Existen principios evidentes e indiscutibles por los cuales una nación alcanza la prosperidad, como pueden serlo la propensión al trabajo, la eficiencia, su infraestructura, la existencia de condiciones económicas e impositivas no obstructivas, etc. Pero otros principios no manifiestos resultan asimismo decisivos para que una sociedad emerja y se proyecte. El destacado ensayista Francis Fukuyama trajo en 1995 luz a este plano del análisis socioeconómico con su libro "Confianza". Se explaya en él sobre la determinante incidencia que en la vida económica de toda sociedad tienen los valores éticos, y una consecuencia directa de ellos: la confianza. Sin ella, no podría darse una evolución adecuada, y ni siquiera normal, en comunidad alguna. Esto es a tal punto que denomina a la confianza "Capital social", es decir, componente base para que una sociedad logre funcionar.

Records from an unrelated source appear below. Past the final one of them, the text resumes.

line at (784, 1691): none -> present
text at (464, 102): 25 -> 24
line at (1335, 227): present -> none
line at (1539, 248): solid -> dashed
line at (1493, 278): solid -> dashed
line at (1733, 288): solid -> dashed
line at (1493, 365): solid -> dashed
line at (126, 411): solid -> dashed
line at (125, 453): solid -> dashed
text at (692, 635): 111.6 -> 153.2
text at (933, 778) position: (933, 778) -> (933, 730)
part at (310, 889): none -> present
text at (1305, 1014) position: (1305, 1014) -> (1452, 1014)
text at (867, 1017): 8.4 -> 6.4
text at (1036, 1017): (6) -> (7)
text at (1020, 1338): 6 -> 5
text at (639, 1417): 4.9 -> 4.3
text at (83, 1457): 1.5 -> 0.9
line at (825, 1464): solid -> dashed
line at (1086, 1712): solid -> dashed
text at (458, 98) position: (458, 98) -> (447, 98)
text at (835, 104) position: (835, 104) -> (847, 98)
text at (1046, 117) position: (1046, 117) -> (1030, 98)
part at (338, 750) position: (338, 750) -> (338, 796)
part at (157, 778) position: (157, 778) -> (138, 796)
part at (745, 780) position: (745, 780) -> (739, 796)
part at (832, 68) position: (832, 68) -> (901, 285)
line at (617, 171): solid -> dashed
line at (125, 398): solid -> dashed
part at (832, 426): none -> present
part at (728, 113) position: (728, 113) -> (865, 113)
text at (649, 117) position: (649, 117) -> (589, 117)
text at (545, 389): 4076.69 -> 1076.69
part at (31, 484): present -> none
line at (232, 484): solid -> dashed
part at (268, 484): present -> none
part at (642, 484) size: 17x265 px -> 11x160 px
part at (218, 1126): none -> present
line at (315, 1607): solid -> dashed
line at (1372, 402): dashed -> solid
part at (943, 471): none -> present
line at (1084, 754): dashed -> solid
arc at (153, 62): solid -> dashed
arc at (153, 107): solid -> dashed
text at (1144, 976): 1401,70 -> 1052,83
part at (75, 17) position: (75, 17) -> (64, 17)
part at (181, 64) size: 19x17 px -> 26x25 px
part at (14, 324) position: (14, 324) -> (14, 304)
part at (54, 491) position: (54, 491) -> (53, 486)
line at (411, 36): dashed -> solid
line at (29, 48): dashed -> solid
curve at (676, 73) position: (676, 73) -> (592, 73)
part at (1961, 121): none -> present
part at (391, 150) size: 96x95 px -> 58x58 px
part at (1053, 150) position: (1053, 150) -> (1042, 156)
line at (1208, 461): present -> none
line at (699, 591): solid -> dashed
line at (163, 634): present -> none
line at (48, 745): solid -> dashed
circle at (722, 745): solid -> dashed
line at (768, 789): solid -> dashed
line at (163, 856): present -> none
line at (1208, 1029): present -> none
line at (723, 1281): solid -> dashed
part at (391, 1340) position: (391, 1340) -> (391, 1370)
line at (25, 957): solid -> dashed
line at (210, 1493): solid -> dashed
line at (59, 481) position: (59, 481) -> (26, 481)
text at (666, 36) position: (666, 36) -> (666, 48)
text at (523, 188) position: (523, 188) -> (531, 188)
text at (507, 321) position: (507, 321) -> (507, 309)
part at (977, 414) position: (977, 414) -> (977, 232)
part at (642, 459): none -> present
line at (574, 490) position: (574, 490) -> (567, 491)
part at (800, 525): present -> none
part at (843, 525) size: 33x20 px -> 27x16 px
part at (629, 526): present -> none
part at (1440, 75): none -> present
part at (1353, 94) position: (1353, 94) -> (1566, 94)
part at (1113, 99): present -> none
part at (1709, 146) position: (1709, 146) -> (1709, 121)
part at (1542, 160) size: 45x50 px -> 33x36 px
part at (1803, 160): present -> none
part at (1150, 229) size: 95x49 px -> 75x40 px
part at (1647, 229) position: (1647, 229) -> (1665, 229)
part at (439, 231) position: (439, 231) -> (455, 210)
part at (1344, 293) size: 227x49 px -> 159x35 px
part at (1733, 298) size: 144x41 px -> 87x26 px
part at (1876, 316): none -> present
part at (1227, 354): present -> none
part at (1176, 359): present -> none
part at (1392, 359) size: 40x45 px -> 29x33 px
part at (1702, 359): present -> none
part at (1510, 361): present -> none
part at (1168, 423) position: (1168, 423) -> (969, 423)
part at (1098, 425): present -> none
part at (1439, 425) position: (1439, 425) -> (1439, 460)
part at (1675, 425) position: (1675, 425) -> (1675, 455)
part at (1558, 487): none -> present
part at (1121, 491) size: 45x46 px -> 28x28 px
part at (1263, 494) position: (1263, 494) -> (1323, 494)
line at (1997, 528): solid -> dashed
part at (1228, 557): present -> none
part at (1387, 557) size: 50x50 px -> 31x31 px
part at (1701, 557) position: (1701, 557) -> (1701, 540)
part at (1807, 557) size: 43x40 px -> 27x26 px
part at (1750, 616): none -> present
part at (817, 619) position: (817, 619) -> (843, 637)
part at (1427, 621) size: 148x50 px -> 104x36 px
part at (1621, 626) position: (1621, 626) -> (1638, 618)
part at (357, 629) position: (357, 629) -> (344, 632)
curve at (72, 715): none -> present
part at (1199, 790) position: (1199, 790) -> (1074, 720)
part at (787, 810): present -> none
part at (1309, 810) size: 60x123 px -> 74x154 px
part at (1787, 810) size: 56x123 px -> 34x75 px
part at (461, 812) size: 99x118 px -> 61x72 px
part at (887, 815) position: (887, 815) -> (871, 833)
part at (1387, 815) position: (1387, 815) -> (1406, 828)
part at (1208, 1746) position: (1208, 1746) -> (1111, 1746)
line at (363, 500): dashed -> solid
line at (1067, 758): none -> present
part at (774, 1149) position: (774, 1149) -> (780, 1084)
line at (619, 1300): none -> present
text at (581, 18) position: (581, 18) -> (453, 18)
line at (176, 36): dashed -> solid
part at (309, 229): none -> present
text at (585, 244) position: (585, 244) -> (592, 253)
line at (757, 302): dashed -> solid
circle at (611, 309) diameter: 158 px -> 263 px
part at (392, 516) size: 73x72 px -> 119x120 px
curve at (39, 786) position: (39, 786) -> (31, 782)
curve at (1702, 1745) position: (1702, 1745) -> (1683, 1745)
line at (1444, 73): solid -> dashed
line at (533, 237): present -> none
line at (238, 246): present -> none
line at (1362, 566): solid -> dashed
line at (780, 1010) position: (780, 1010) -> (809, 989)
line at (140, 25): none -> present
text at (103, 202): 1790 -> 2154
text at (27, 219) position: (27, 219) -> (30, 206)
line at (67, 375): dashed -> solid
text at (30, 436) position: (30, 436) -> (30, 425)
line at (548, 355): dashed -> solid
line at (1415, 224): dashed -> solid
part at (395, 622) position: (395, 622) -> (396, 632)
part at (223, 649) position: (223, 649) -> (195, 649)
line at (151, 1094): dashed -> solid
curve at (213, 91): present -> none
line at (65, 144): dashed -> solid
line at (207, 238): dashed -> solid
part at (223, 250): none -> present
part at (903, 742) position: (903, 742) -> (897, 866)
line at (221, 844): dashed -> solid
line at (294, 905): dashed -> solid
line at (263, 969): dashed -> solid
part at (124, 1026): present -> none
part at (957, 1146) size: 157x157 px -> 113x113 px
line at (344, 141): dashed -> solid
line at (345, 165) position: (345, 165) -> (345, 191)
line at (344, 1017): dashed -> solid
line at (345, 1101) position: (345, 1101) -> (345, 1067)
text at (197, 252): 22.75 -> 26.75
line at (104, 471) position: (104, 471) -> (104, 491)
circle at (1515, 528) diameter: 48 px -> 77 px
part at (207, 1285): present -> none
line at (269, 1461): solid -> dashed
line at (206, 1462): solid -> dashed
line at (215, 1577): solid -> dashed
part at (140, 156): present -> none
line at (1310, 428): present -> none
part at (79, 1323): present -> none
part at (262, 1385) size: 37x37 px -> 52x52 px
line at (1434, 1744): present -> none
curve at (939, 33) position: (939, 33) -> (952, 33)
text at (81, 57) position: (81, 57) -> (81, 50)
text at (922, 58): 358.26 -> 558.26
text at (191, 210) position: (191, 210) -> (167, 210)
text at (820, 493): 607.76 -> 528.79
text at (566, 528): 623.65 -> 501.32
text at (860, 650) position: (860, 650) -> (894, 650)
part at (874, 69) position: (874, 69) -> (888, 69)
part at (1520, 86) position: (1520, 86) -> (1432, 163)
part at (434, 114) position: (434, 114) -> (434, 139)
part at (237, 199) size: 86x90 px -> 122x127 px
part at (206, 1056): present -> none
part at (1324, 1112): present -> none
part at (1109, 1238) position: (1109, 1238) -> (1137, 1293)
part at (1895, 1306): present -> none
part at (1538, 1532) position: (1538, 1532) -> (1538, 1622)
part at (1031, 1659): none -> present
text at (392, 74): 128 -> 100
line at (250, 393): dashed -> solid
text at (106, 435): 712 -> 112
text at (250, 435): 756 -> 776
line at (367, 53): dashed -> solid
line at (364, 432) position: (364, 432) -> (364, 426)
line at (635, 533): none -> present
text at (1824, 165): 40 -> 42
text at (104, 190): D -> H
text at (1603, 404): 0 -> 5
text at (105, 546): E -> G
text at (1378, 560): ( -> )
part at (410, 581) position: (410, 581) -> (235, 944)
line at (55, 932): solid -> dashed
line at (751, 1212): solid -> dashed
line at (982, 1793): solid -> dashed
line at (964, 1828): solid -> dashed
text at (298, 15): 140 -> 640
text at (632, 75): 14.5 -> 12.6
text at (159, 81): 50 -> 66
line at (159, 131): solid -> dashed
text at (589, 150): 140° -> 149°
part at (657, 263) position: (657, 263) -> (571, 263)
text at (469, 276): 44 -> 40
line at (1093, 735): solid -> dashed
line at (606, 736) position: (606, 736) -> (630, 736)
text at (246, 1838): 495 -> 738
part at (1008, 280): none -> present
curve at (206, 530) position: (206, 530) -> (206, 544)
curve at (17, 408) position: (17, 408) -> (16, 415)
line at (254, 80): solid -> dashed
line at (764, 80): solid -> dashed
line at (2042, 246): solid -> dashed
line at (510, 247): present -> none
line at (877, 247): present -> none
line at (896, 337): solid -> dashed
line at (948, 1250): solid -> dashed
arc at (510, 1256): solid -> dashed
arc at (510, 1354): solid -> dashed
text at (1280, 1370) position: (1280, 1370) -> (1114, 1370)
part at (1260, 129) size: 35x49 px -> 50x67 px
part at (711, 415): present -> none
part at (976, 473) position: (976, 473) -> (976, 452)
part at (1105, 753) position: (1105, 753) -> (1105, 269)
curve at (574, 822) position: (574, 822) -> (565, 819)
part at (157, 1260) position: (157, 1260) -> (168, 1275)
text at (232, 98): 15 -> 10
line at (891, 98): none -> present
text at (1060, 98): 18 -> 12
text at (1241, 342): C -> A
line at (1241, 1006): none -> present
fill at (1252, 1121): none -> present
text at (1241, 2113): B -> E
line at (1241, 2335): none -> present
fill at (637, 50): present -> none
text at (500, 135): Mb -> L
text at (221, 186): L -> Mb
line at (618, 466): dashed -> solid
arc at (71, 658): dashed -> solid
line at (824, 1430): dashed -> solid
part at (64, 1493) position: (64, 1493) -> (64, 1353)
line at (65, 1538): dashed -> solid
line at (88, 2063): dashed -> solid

Un reciente hecho de la Argentina, aun en desarrollo y que aparenta ser exclusivo del ambiente deportivo y sus instituciones, estaría revelando la disposición actual de la integración social. Un club de fútbol de relevancia entró en crisis por una millonaria deuda en dólares. Dirigentes de distinta extracción, siempre con influencia y presumible poder, no dieron con solución alguna. Y ello pese a múltiples voluntades favorables siempre dispuestas a colaborar, como hinchas y simpatizantes, y en consideración de que cualquier tema de fútbol en Argentina siempre concita atención en alto grado. En síntesis, nada del ordenamiento institucional del país, ni clubes ni dirigentes ni Estado, logró dar solución a la deuda que complicaba el desenvolvimiento de tal club. Fue un particular, influencer en redes sociales, quien puso en marcha una colecta para recaudar fondos. A las pocas horas, ya se habían sumado millones de pesos, y los depósitos han seguido en acumulación.

Más allá del auspicioso hecho económico, y especialmente solidario ya que se trata de pequeñas donaciones de miles de personas, queda aquí expuesta una definida actitud social. Ya diferentes encuestas fueron revelando desconfianza de la ciudadanía hacia instituciones de todo tipo: gubernamentales, gremiales, dirigenciales, etc. Mas esta megacolecta no es una encuesta, es la realidad mensurada en algo muy sensible como lo es el dinero de cada particular, que lo entrega confiadamente a otro particular. Pero en concreto, no se estaría tratando de desconfianza hacia las instituciones, esta es una generalización metafórica, sino hacia quienes ostentan el poder desde ellas. Parecería que toda iniciativa presentada desde cualquier versión del poder fuese filtrada por una retahíla de suspicacias, las que terminan obliterando hasta la más mínima confianza, y esto desde hace ya décadas. Así como se devaluó la moneda, también se devaluó la palabra institucional, y consecuentemente la confianza imprescindible. La ética de la palabra no es tema menor en una república. Es el punto de partida de cada iniciativa y cimiento de toda la dinámica social.